▶ _EXERCISE DESCRIPTION_: From the line containing "3% zuzüglich Ust." down to the last line of the entries, print each line exactly and leave the pictures out.

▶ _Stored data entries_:
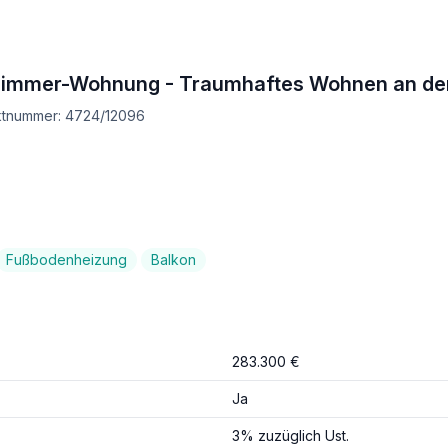
 2-Zimmer-Wohnung - Traumhaftes Wohnen an de
ektnummer: 4724/12096
Fußbodenheizung
Balkon
283.300 €
Ja
3% zuzüglich Ust.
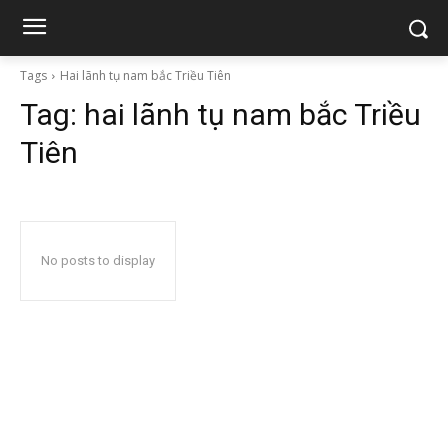
Tags
Hai lãnh tụ nam bắc Triều Tiên
Tag:
hai lãnh tụ nam bắc Triều
Tiên
No posts to display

▶ _OUTPUT OF THE EXERCISE_:
3% zuzüglich Ust.
Tags
Hai lãnh tụ nam bắc Triều Tiên
Tag:
hai lãnh tụ nam bắc Triều
Tiên
No posts to display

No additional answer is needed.